Once reach has been determined, the next step is to carefully plan and prepare exactly what to send. Many factors require close attention, and will ultimately be influenced by the type of business, the recipient demographics, the goal of the campaign, and the campaign budget. An experienced marketing professional can be of great help in turning these points into tangible, high-quality mail-pieces within any budget range.
In determining what to send, the options are as boundless as the products and services advertised by direct mail. The history of direct mail marketing is colored with creative and often ridiculous attempts to get recipients to read and respond to what is sent. For a bricks-and-mortar, local-based retailer, the task is greatly simplified, and consequently the need for outlandish methods is nil. For the most part, retailers simply wish to attract paying customers (either new or returning) to their premises. When properly executed, this can be accomplished with a mail-piece as simple as a postcard.
A strongly proven means by which to attract customers is to offer a discount or premium by way of a coupon or voucher inherent to the mail-piece. This works particularly well for start-up businesses as well as established businesses aiming to revive their customer base or offer seasonal incentives. The mail-piece actually becomes the connection between the targeted list and the retail store, by giving the recipients a specific reason to visit-– a discounted opportunity to experience what the business has to offer.
The extent of the “special offer” must, of course, be within the range of what the business can afford to put forth, but should nonetheless constitute a value worth pursuing. A good strategy is to “put one’s best foot forward” when offering a premium. Whether offering a discount on a great product or service, or offering an incentive when a particular item is purchased, this invites a customer to experience the best of what a business provides. It need not (and likely should not) be the most expensive product or service offered, but should be something of quality and value.

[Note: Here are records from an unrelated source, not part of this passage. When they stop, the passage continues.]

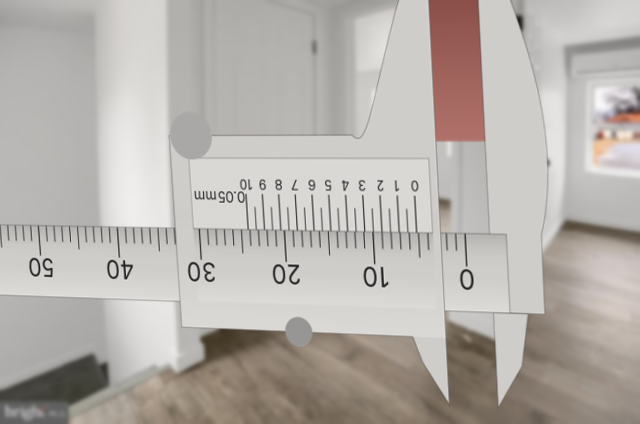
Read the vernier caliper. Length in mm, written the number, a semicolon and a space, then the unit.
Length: 5.2; mm
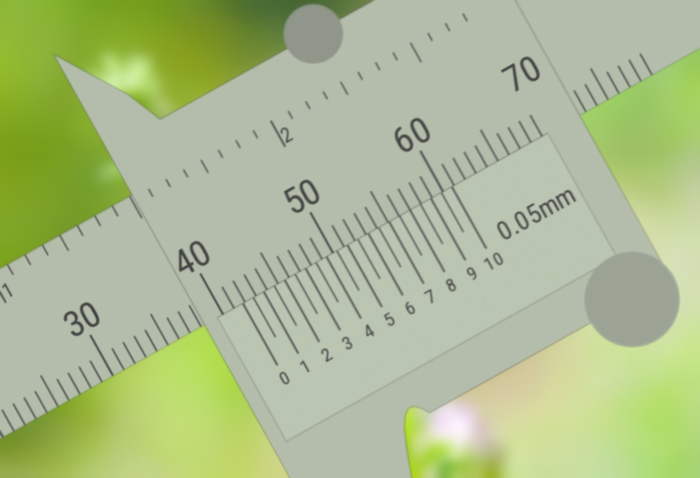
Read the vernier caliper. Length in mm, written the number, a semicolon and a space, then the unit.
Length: 41.8; mm
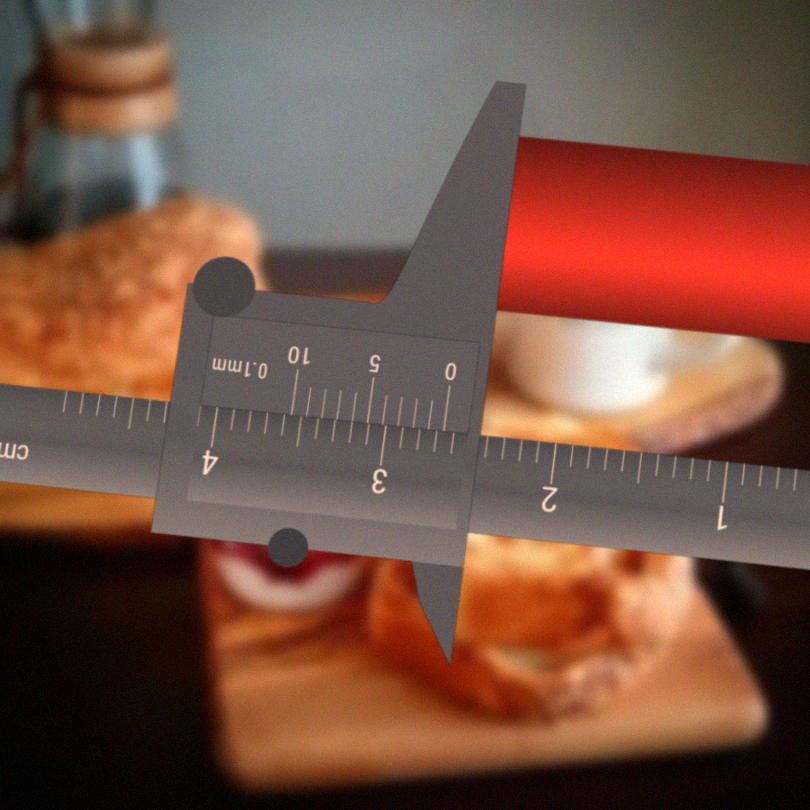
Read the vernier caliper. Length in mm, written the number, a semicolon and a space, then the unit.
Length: 26.6; mm
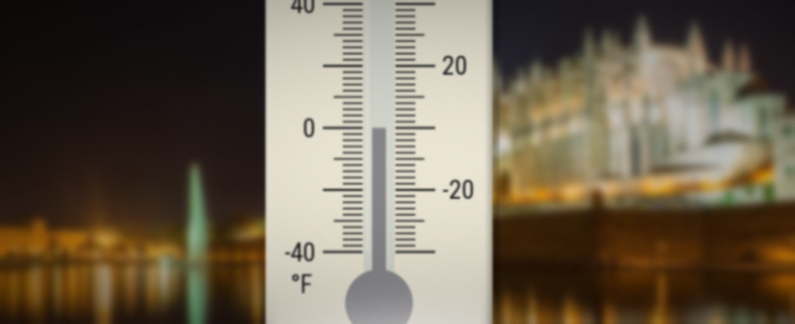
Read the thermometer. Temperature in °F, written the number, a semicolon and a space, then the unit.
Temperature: 0; °F
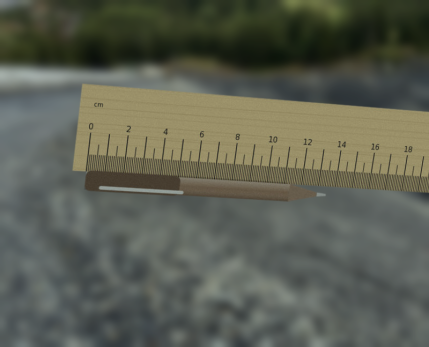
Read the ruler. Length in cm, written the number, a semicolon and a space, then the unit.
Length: 13.5; cm
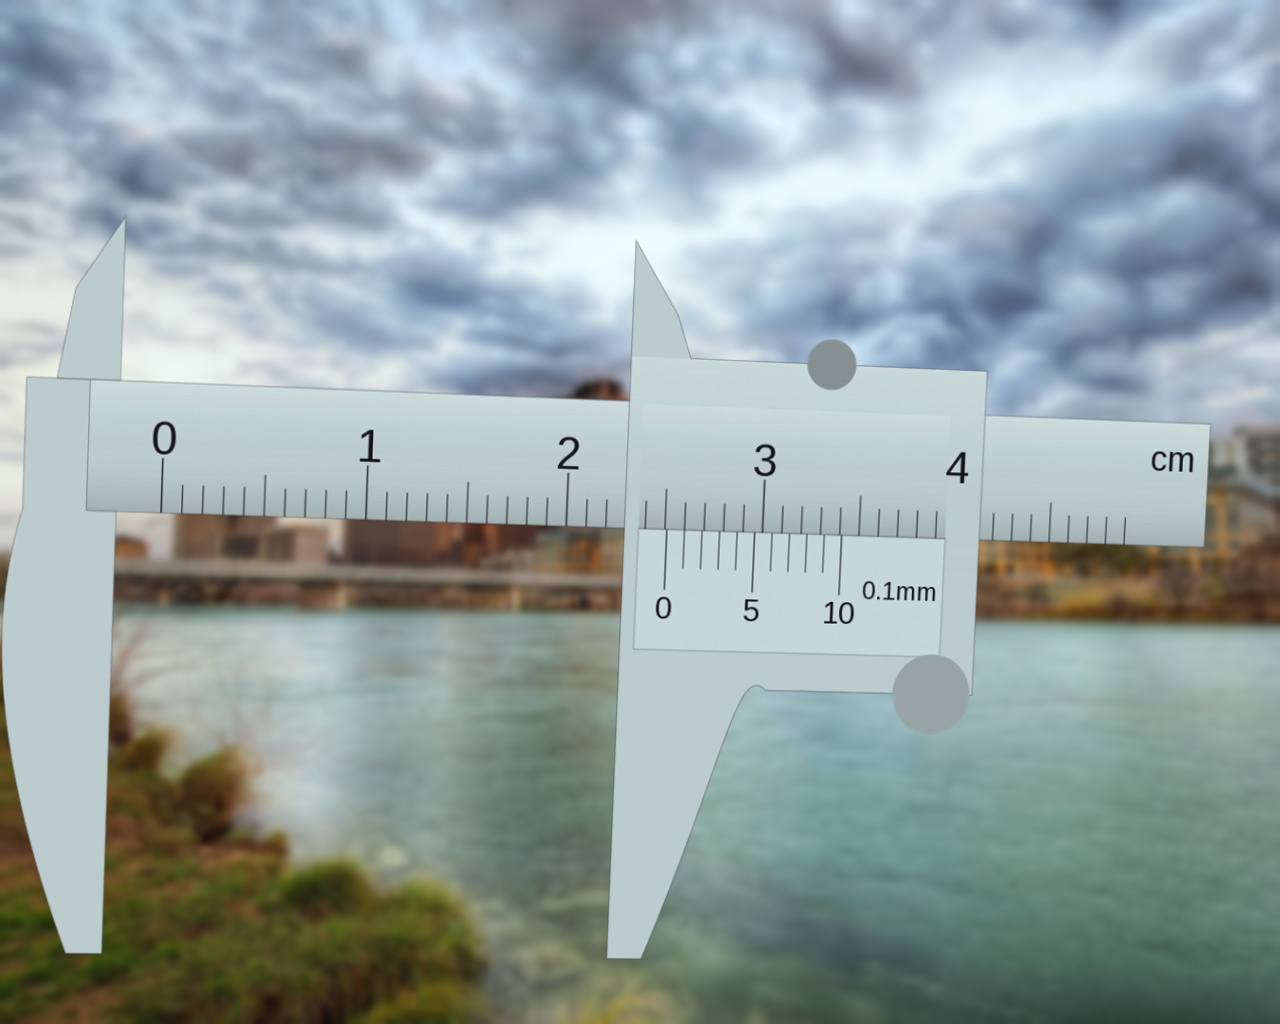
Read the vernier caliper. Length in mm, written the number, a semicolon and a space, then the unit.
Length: 25.1; mm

A common mistake of retailers is to use direct mail coupons to clear overstock that sold poorly originally. Most customers are aware of this and will be unresponsive, or disappointed when they do respond. They will be equally unresponsive to or disappointed with low-quality “free gift” incentives. When a business sticks with what it does best, people are more likely to visit, and will be impressed when they do.
Another benefit to offering a coupon to draw customers to a store is that the coupon provides a means for tracking the success of the campaign. The count of returned coupons will give a strong sense of the response rate to the campaign. Additionally, if a split-mailing involving several different mail-piece formats has been used, the return rate from the various formats can give the retailer valuable data to use for added success during the next mail campaign. Moreover, if the coupon or voucher is configured strategically, the customers mailing address can be available upon remittance. With their permission, their information can be added to a customer list or database, to be used for targeted promotions.
As a result of thorough tracking, a business develops a means by which communication with customers is streamlined. The future cost of effectively reaching the proper market goes down, while the rate of paying customer visits increases.